--- begin The input ---
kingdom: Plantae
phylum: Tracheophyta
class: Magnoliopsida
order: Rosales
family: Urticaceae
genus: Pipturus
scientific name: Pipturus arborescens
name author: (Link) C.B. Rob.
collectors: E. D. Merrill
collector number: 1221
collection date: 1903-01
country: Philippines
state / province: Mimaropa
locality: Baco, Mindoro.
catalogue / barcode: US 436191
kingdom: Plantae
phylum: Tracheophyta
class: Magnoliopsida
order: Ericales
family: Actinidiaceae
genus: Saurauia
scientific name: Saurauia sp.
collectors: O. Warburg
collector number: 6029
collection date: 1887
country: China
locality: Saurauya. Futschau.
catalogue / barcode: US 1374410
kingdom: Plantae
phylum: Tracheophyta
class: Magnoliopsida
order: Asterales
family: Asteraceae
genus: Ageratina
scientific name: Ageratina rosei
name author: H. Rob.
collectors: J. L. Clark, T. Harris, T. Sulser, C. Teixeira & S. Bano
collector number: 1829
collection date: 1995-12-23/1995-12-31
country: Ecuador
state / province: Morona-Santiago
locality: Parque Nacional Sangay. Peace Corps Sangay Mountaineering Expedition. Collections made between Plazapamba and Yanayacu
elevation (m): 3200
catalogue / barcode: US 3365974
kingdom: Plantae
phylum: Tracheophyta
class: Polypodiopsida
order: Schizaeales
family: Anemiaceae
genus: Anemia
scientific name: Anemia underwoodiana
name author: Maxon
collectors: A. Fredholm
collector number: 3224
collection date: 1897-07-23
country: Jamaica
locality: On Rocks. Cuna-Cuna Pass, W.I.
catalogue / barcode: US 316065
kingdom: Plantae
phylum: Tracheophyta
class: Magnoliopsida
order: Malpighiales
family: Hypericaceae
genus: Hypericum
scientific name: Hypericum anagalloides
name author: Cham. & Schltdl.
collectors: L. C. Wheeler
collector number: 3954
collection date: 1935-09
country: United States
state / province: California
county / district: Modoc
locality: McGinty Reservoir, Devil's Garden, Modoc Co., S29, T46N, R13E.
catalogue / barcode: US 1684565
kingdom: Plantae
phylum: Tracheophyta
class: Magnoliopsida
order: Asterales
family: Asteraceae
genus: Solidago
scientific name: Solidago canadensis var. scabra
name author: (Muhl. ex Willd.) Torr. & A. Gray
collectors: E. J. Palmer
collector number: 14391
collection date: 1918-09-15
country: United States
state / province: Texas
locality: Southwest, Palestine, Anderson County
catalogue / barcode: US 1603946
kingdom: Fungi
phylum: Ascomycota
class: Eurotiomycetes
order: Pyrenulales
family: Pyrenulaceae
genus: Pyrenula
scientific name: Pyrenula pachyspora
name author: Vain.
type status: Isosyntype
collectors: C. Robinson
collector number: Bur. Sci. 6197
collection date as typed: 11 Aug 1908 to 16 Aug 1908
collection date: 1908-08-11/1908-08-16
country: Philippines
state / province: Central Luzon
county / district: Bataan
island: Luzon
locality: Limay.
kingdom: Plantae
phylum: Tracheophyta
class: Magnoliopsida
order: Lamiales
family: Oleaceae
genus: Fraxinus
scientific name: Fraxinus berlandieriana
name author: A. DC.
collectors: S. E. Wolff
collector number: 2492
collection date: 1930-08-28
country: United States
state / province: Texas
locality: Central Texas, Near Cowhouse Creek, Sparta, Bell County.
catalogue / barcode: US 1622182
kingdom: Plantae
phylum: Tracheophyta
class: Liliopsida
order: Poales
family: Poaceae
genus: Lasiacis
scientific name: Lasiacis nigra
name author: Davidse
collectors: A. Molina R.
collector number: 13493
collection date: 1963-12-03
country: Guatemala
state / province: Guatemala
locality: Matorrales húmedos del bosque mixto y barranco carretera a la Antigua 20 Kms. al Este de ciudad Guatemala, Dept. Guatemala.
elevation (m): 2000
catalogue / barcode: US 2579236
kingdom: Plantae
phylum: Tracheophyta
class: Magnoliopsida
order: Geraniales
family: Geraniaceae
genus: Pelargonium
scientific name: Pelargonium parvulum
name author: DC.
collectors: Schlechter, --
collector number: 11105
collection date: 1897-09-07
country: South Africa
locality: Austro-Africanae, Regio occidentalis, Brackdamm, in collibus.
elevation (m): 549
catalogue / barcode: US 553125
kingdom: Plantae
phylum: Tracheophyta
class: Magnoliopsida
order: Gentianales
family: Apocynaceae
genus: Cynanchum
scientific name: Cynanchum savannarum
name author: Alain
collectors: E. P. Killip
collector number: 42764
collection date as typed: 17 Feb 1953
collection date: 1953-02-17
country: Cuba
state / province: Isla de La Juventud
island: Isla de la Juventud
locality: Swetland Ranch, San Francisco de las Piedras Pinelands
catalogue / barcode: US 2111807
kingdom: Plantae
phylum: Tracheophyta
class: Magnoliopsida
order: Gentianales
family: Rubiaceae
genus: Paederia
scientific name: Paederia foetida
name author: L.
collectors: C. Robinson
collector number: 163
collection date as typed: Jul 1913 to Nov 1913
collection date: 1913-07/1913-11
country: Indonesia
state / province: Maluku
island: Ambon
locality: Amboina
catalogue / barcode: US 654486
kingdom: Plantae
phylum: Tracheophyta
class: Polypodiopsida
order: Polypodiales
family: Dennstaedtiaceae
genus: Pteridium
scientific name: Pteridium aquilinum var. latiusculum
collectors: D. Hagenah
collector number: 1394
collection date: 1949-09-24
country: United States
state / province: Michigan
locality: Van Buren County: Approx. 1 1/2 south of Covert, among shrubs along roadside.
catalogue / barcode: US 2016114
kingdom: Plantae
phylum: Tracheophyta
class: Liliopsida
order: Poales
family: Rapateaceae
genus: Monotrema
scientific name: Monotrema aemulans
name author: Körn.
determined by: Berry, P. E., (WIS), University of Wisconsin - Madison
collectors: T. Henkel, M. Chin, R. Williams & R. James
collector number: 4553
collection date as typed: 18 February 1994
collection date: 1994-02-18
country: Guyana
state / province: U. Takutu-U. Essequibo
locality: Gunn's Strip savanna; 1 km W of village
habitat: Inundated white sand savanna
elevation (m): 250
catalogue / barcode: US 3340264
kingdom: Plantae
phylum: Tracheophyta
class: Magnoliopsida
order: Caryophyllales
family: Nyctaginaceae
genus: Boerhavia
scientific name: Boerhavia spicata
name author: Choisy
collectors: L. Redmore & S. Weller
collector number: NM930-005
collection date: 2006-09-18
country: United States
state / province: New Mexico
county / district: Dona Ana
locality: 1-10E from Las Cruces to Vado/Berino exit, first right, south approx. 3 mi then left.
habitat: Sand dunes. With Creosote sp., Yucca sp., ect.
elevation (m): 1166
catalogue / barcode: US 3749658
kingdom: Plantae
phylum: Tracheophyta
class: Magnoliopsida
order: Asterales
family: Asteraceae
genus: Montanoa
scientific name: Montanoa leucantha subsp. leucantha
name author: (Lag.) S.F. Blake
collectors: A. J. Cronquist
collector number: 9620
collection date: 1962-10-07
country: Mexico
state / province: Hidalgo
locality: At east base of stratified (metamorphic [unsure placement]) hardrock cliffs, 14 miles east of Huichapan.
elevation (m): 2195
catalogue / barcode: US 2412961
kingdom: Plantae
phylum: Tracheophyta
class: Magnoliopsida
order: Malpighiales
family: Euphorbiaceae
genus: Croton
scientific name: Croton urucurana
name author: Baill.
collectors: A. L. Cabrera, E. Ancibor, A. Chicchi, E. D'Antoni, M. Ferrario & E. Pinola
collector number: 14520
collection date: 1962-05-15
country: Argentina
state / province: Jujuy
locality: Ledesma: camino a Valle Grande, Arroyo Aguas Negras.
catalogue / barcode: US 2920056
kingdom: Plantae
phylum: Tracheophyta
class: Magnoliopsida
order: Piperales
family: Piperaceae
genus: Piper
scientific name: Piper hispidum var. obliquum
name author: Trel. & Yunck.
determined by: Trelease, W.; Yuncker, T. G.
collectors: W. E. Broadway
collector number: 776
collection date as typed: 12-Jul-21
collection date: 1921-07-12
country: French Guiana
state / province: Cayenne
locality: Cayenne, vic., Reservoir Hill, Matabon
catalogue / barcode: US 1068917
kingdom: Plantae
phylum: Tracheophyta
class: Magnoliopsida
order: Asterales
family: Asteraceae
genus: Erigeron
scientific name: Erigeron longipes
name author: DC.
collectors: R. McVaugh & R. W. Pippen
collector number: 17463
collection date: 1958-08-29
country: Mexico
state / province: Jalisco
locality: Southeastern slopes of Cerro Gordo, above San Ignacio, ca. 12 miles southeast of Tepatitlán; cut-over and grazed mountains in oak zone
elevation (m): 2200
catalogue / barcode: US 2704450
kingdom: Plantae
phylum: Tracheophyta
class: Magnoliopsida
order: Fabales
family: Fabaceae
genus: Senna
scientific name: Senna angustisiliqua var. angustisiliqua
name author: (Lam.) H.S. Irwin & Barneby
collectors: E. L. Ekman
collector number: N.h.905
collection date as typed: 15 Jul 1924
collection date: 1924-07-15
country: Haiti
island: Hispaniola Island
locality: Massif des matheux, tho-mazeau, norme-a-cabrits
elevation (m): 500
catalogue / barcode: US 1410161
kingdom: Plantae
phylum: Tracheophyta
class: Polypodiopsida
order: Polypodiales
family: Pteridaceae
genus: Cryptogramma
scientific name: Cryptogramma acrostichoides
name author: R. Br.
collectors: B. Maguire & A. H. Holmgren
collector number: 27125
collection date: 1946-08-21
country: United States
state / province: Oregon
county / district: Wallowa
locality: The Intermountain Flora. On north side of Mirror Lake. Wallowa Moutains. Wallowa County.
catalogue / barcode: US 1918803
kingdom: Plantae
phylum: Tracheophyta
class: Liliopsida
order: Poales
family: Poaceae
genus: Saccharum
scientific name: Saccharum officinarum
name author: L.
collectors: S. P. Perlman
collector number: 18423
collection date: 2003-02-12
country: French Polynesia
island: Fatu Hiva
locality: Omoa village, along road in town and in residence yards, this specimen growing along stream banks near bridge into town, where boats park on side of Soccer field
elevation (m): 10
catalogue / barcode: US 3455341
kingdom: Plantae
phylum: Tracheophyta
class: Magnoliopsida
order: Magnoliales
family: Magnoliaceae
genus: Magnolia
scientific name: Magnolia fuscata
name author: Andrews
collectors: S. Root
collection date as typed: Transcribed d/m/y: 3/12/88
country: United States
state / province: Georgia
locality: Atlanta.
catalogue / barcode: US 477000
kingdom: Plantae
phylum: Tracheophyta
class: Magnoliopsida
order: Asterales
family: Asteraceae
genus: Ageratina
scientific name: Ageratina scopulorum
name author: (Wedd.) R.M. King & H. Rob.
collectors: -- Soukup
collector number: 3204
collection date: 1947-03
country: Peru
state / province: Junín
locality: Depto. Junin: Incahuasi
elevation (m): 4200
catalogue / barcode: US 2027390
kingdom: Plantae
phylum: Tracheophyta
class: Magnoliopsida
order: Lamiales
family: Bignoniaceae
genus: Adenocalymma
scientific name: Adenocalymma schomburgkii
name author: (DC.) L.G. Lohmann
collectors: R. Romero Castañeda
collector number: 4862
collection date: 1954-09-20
--- end The input ---
## Exercise goal
Duplicate the lines of the material above, from the line containing "collectors: E. L. Ekman" through the line containing "scientific name: Cryptogramma acrostichoides".

## Solution to this exercise
collectors: E. L. Ekman
collector number: N.h.905
collection date as typed: 15 Jul 1924
collection date: 1924-07-15
country: Haiti
island: Hispaniola Island
locality: Massif des matheux, tho-mazeau, norme-a-cabrits
elevation (m): 500
catalogue / barcode: US 1410161
kingdom: Plantae
phylum: Tracheophyta
class: Polypodiopsida
order: Polypodiales
family: Pteridaceae
genus: Cryptogramma
scientific name: Cryptogramma acrostichoides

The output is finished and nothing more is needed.